SAN FRANCISCO - U.S. District Judge Vince Chhabria slapped plaintiff's attorney Aimee Wagstaff with a $500 sanction for delving into forbidden territory in opening statements at trial involving weedkiller Roundup.
Chhabria cited six violations, calling at least five of them premeditated and committed in bad faith.
At issue in the trial that got under way Monday is whether glyphosate in Roundup caused plaintiff Edwin Hardeman's non-Hodgkins lymphoma. Defendant Bayer, which acquired Monsanto last year, argues that glyphosate-based herbicides are safe for use and that extensive scientific research supports that conclusion.
In pre-trial proceedings, Chhabria barred counsel for Hardeman from introducing testimony about Monsanto's alleged manipulation of science and evidence. He split trial into two parts, indicating he would only allow scientific evidence that might prove a link between the weedkiller and Hardeman's cancer in the first phase. Claims involving the company's conduct would only be allowed in a second phase if jurors first find that Roundup caused his cancer.
After opening on Monday, Chhabria ordered Wagstaff to show cause why she should not be sanctioned.

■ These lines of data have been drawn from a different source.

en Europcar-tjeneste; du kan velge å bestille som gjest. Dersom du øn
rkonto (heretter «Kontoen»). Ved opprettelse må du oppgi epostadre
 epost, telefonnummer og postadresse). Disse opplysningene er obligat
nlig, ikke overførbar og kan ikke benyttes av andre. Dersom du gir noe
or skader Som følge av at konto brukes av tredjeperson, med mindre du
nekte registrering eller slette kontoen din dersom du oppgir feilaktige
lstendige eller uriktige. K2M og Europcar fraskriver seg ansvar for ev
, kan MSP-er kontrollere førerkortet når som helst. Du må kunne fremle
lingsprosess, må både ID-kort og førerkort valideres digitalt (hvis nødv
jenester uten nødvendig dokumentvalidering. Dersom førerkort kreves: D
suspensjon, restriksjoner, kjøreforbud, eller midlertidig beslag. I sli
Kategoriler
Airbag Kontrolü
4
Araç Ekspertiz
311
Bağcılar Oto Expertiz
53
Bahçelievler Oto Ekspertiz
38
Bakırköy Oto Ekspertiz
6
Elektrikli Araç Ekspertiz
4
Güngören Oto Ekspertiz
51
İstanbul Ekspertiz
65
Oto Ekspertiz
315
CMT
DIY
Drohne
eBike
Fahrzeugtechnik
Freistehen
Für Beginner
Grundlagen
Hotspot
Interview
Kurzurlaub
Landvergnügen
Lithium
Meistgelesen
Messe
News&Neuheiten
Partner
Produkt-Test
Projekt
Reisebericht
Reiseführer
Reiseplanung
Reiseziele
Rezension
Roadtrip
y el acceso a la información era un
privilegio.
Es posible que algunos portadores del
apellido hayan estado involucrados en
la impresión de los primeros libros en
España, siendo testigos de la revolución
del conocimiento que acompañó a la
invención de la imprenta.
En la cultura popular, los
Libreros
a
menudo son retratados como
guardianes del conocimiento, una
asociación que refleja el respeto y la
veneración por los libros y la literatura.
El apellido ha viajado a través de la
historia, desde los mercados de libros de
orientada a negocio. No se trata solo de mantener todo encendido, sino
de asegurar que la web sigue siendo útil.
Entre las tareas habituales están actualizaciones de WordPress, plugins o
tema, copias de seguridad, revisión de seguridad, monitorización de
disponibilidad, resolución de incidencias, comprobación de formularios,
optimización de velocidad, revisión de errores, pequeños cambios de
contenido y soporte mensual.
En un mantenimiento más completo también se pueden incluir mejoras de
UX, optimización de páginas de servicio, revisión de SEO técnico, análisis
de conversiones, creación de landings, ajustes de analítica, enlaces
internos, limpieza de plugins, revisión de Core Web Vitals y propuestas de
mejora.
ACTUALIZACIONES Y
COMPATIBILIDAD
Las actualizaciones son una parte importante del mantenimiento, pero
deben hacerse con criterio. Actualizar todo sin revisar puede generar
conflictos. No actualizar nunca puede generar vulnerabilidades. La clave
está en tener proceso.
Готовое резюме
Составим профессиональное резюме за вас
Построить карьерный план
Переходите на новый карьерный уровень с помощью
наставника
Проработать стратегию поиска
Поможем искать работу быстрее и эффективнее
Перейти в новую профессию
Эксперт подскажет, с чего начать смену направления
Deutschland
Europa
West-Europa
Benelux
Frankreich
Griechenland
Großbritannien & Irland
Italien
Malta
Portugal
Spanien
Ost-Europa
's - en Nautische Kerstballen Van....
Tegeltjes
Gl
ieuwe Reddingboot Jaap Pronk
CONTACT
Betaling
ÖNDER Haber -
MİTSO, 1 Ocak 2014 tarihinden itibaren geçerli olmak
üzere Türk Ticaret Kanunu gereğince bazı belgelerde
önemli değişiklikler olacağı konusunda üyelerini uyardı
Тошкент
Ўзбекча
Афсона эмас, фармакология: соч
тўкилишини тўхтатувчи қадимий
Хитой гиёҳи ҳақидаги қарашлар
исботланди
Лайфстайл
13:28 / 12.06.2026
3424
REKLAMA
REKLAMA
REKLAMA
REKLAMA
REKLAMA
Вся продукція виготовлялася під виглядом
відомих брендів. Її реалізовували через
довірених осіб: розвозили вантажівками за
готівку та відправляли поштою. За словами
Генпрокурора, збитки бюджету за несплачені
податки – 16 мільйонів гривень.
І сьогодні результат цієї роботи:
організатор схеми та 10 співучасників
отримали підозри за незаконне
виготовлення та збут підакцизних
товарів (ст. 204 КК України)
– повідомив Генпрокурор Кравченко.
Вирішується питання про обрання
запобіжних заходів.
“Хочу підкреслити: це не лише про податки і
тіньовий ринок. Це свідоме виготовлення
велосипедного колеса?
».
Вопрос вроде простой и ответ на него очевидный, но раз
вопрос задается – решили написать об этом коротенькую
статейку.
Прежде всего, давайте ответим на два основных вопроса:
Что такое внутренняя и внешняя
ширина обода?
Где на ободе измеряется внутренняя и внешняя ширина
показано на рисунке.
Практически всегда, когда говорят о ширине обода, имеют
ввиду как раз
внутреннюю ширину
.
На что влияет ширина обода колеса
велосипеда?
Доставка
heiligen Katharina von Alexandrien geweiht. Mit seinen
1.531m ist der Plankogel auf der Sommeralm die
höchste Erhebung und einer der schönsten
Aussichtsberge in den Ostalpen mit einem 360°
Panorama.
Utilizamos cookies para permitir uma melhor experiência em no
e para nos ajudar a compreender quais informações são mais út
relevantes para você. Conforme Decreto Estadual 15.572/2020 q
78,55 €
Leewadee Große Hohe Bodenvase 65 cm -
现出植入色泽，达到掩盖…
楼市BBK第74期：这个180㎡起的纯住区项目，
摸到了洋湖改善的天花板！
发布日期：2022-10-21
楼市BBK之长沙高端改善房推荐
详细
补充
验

Wagstaff answered that she did her best to comply with the court's evidentiary rulings, some of which she said were complex and ambiguous, and some entered on the eve of trial.
Chhabria was not persuaded.
"These were not slips of the tongue - they were included in the slides Wagstaff and her team prepared and used for her opening statement, and they were on issues that Wagstaff and her team have made clear throughout the pretrial proceedings they believe are important for the jury to hear at the same time it hears the evidence on causation," Chhabria wrote.
"Nor were the violations borderline - they were obvious violations of both the letter and spirit of the Court's pretrial rulings."
Wagstaff's misconduct cited by Chhabria:
-She spoke to the jury about what the second phase of trial would involve "despite a clear understanding among the parties that this wuold be off limits."
-She spent significant time detailing Hardeman's personal history and when he learned of his cancer, even though this information "is clearly not relevant" to the first phase.
-She quoted from internal Monsanto documents and included excerpts on slides.
-She went into detail with evidence from the International Agency for Research on Cancer (IARC), which was to be limited in phase 1.
-She violated the court's bifurcation order that limited evidence on the EPA's analysis of glyphosate by attempting to tell the jury that the EPA "is vulnerable to political shifts and has had internal disagreement on this issue.
-She violated a ruling on specific causation by making statements about quantitative conclusions related to dose response that can be drawn from scientific research.
Chhabria wrote that it was possible that the last violation "did not reflect bad faith, and the Court will assume so, even though this assumption is questionable given the numerous other violations."
The judge also is requiring Wagstaff to identify all attorneys who participated in preparing her opening statements, and ordering them to show cause why they too should not be sanctioned within 21 days of the end of trial.